An odd little point back at the hotel. We passed a room door that was locked. I mean, with a bracket mounted on the door and frame and secured by a padlock. We didn't work out a satisfactory explanation for this, but we also stopped trying after the first two or three attempts came up short.
Trivia: In 1955 Margaret Burbidge applied for a position at Mount Wilson observatory, to be told there were no toilet facilities for women on the mountain. Her husband, a theorist, was hired as a postdoc at Caltech, and she used his allocated observing time while he read books in the dark room.
Source: The Perfect Machine: Building the Palomar Telescope, Ronald Florence.
Currently Reading: The Complete Peanuts, 1995 - 1996, Charles M Schulz. Editor Gary Groth.
PS: Revealed: Barney Google Lead Time, Desire To Mess With My Head, a little something that surprised me right after the Comics Kingdom strips for the day posted.
PPS: some more stuff from Dallas.
And isn't it nice to know you can play Skee-Ball while visiting the Master Control Program?
Back at the Fun! center, it's the Barb Wire pinball game I had no idea existed, based on the movie that the studio released instead of the Mystery Science Theater 3000 movie. They should totally make an MST3K pinball.

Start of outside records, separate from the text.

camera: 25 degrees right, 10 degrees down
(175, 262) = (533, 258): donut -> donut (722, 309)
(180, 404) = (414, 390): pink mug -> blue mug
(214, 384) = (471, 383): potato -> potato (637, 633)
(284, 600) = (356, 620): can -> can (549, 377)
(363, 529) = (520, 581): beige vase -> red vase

Pin-Golf. The struggle is to get enough points on each table; here,Road Kings, a late solid state that bunny_hugger managed to beat the hard way, not getting the jackpot shot. While she was playing she got on the stream again and (a) got a text from MWS moments after the game pulled some nonsense by unfairly kicking the ball to the outlane, and (b) made the score objective without hitting the jackpot shot, which the commenters guessed (correctly) was because she didn't know what it was. But getting the points the longer, harder way meant she still managed it ``like a boss''.